====== Given passage ======

# combining 2 computers to make a mini supercomputer



## dav2b3 (Nov 25, 2004)

i have two dell computers, one that is about 5 years old and is kinda obselete and a newer dell that is about 2-3 years old and isnt really obselete but some better things are coming out. i was wondering how i could combine these wo computers so they can work together to perform tasks, kind of like a supercomputer. im not asking how to transfer files between them, i want to combine them to form one computer but two towers.


----------



## Sarkast (Sep 12, 2004)

Thats not possible.


----------



## dav2b3 (Nov 25, 2004)

oh ok. thanks anyway.


----------



## FALLOUTGOD (Mar 8, 2005)

If that worked people would be combining their old cars with their new ones to make em faster or something. :laugh: I'm sorry that idea was just too ridiculous to pass up a good luagh on. No offence intended to the poster.


----------



## amar.sondhi (Jun 23, 2009)

====== Dataset extract ======

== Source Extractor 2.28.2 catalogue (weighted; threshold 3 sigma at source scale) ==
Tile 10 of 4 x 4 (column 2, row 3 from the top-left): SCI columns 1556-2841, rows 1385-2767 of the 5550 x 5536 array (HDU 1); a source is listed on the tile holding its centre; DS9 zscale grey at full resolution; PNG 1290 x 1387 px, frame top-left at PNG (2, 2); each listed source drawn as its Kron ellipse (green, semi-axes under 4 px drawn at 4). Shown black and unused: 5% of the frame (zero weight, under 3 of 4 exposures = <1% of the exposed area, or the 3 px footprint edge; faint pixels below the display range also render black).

======

Exercise requirements:
(A) Decide whether each statement agrees with the thread above on combining two computers into a mini supercomputer, answering yes or no and quoting the deciding words. (i) The older of the two Dell computers is about five years old. (ii) The first poster wants to learn how to transfer files between the two machines. (iii) Sarkast replies that the idea cannot be done.
(B) Write the next part of the thread on combining two computers into a mini supercomputer, picking up after its final line.

Answers to the tasks:
(A)
(i) Yes: "one that is about 5 years old"
(ii) No: "im not asking how to transfer files between them"
(iii) Yes: "Thats not possible."

(B)
dav2b3 said:


> i have two dell computers, one that is about 5 years old and is kinda obselete and a newer dell that is about 2-3 years old and isnt really obselete but some better things are coming out. i was wondering how i could combine these wo computers so they can work together to perform tasks, kind of like a supercomputer. im not asking how to transfer files between them, i want to combine them to form one computer but two towers.



i have seen some stuff on internet for creating a super computer using more than two or more xp machines and some free software, and i would say start by visiting these sites first.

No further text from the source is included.